# [Problem description]
Beginning at the line with "Inscription" in the records below, return each line up to and including the last, exactly as it stands, but not the pictures.

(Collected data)
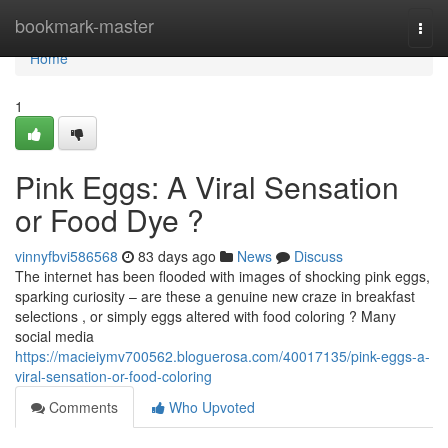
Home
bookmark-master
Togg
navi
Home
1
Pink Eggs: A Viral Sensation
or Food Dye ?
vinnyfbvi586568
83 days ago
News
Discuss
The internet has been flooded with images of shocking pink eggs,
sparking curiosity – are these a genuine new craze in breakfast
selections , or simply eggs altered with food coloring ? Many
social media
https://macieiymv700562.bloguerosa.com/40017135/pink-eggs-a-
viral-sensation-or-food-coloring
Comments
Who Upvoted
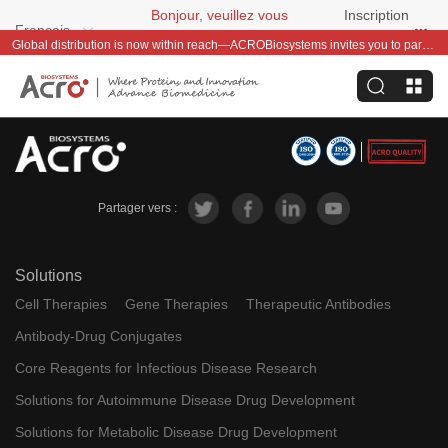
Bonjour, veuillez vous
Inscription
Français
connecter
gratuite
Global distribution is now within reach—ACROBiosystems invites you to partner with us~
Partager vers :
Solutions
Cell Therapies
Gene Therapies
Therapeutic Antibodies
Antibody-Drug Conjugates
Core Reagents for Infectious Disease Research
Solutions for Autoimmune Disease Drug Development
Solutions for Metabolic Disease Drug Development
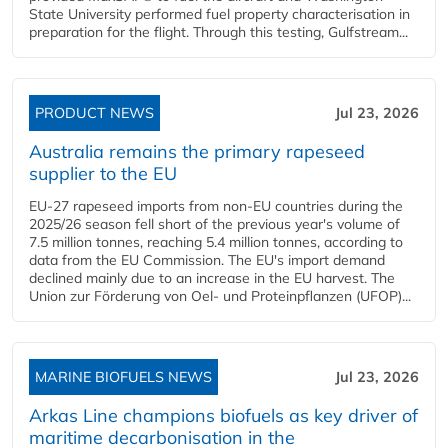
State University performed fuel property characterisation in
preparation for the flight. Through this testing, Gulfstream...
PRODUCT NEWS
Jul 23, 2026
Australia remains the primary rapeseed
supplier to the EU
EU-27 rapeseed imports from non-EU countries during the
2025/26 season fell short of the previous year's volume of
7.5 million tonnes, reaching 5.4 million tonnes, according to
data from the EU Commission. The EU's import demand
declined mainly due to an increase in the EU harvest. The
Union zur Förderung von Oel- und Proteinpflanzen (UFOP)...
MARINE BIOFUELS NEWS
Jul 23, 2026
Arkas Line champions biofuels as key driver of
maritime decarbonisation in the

# [The answer]
Inscription
Français
connecter
gratuite
Global distribution is now within reach—ACROBiosystems invites you to partner with us~
Partager vers :
Solutions
Cell Therapies
Gene Therapies
Therapeutic Antibodies
Antibody-Drug Conjugates
Core Reagents for Infectious Disease Research
Solutions for Autoimmune Disease Drug Development
Solutions for Metabolic Disease Drug Development
State University performed fuel property characterisation in
preparation for the flight. Through this testing, Gulfstream...
PRODUCT NEWS
Jul 23, 2026
Australia remains the primary rapeseed
supplier to the EU
EU-27 rapeseed imports from non-EU countries during the
2025/26 season fell short of the previous year's volume of
7.5 million tonnes, reaching 5.4 million tonnes, according to
data from the EU Commission. The EU's import demand
declined mainly due to an increase in the EU harvest. The
Union zur Förderung von Oel- und Proteinpflanzen (UFOP)...
MARINE BIOFUELS NEWS
Jul 23, 2026
Arkas Line champions biofuels as key driver of
maritime decarbonisation in the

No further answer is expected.